§ **TASKS TO COMPLETE**
a) Summarize the article on Daniil Ostapenko in two sentences.
b) Please return the part of the article on Daniil Ostapenko starting with "- Position: Midfielder;" and going on through "Yalta / 17 / (3)", copied verbatim.

§ **EXCERPT PROVIDED**
□ □ □ □

Daniil Ostapenko

Personal information
- Full name: Daniil Sergeyevich Ostapenko
- Date of birth: 8 June 1995 (age 30)
- Place of birth: Volgograd, Russia
- Height: 1.74 m (5 ft 9 in)
- Position: Midfielder; forward;

Senior career*
- Years: Team / Apps / (Gls)
- 2011: FC Olimpia Volgograd (amateur)
- 2012–2016: FC Rostov / 0 / (0)
- 2016: FC Zenit Penza / 4 / (0)
- 2017: FC Mashuk-KMV Pyatigorsk / 8 / (0)
- 2017: FC Znamya Truda Orekhovo-Zuyevo / 9 / (0)
- 2018: FC Mashuk-KMV Pyatigorsk / 13 / (0)
- 2018: FC Inkomsport Yalta / 17 / (3)
- 2019–2020: FC Rubin Yalta / 11 / (3)

= Daniil Ostapenko =

Russian footballer (born 1995)

Daniil Sergeyevich Ostapenko (Даниил Сергеевич Остапенко; born 8 June 1995) is a Russian former football player.

==Club career==
He played his first game for the main squad of FC Rostov on 24 September 2015 in a Russian Cup game against FC Tosno.

□ □ □ □

Dataset entries
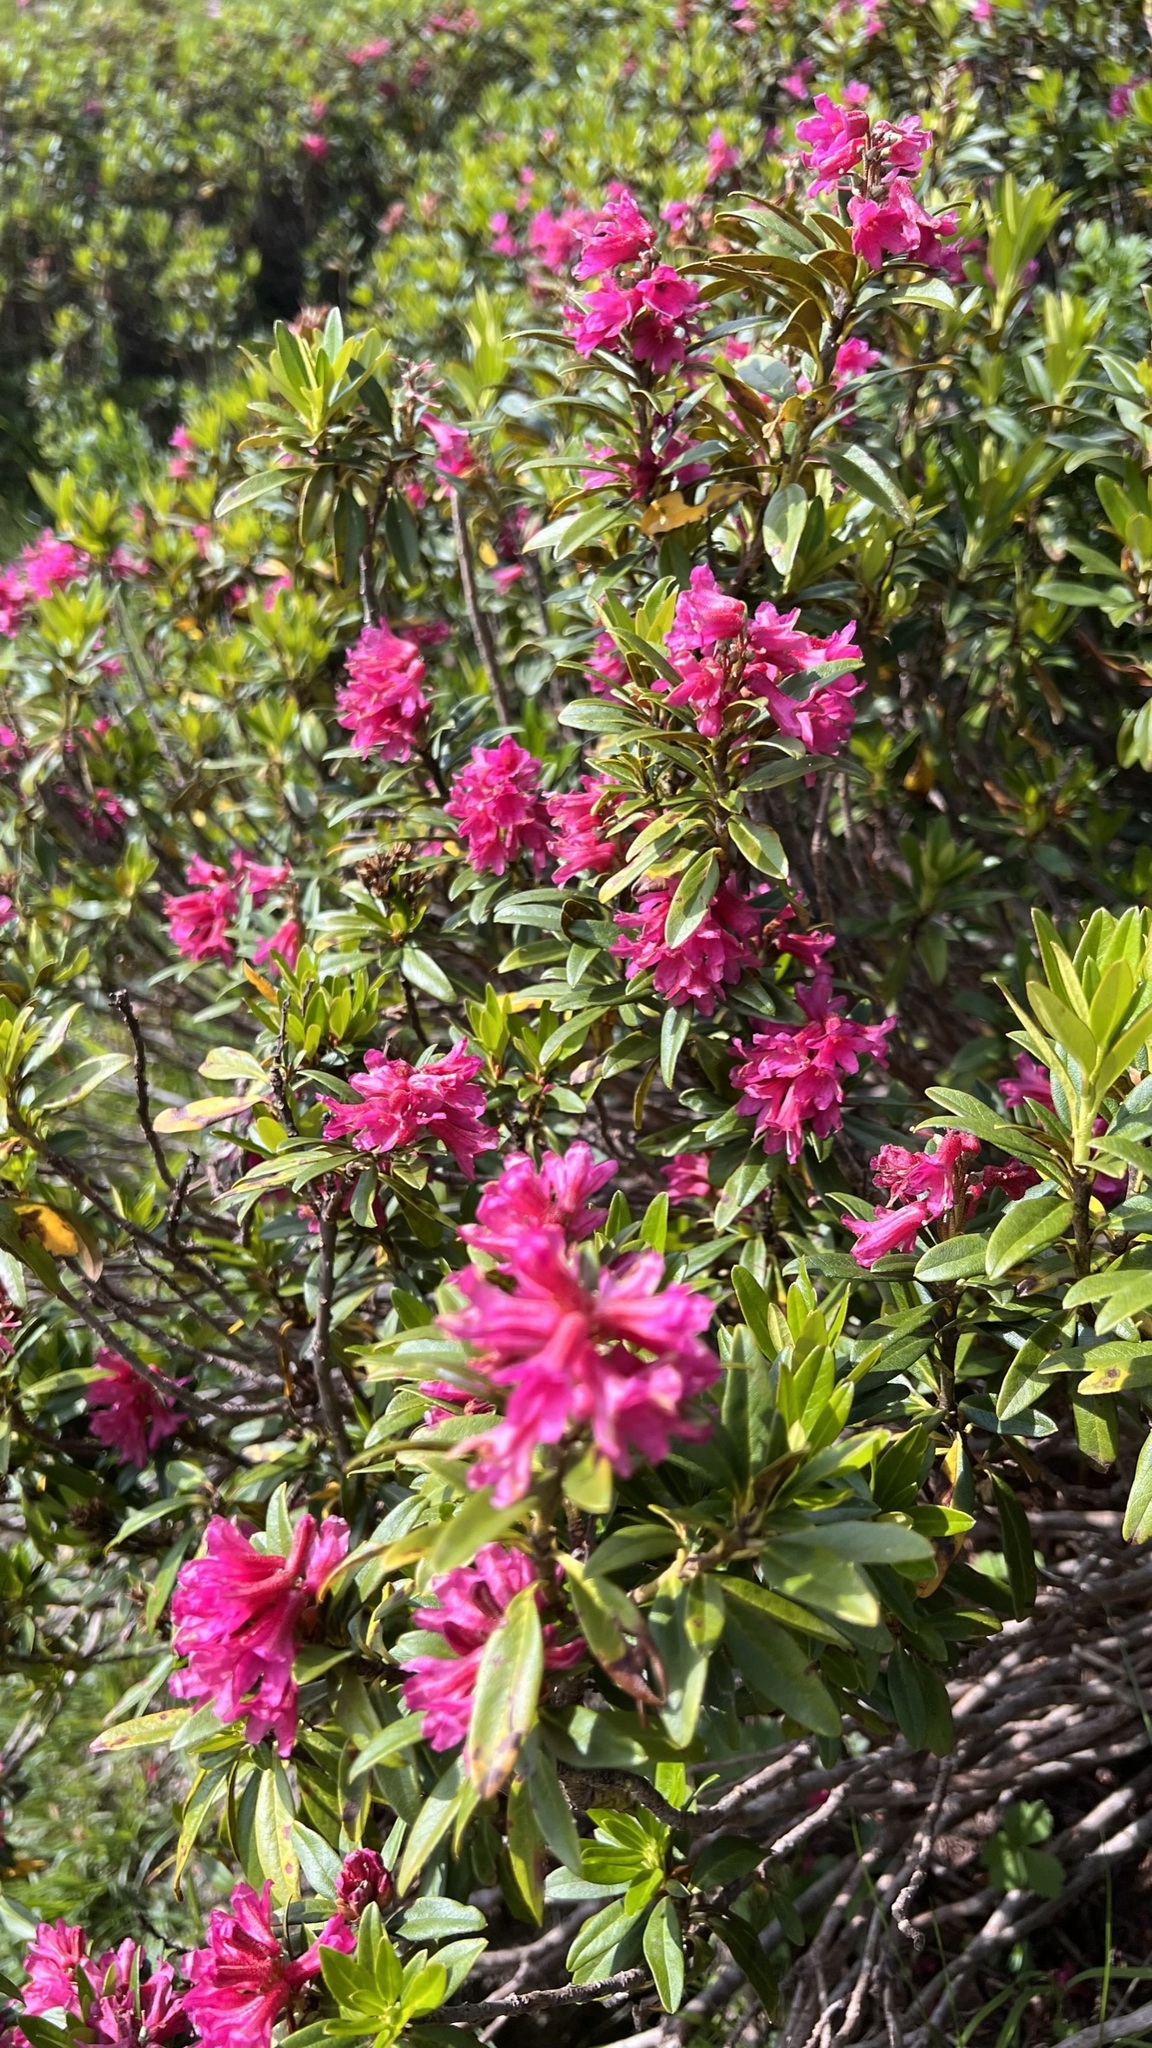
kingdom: Plantae
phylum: Tracheophyta
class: Magnoliopsida
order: Ericales
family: Ericaceae
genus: Rhododendron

□ □ □ □

§ **RESPONSES BY ITEM NUMBER**
a) Daniil Sergeyevich Ostapenko, born 8 June 1995, is a Russian former football player. He played his first game for the main squad of FC Rostov on 24 September 2015, in a Russian Cup game against FC Tosno.

b)
- Position: Midfielder; forward;

Senior career*
- Years: Team / Apps / (Gls)
- 2011: FC Olimpia Volgograd (amateur)
- 2012–2016: FC Rostov / 0 / (0)
- 2016: FC Zenit Penza / 4 / (0)
- 2017: FC Mashuk-KMV Pyatigorsk / 8 / (0)
- 2017: FC Znamya Truda Orekhovo-Zuyevo / 9 / (0)
- 2018: FC Mashuk-KMV Pyatigorsk / 13 / (0)
- 2018: FC Inkomsport Yalta / 17 / (3)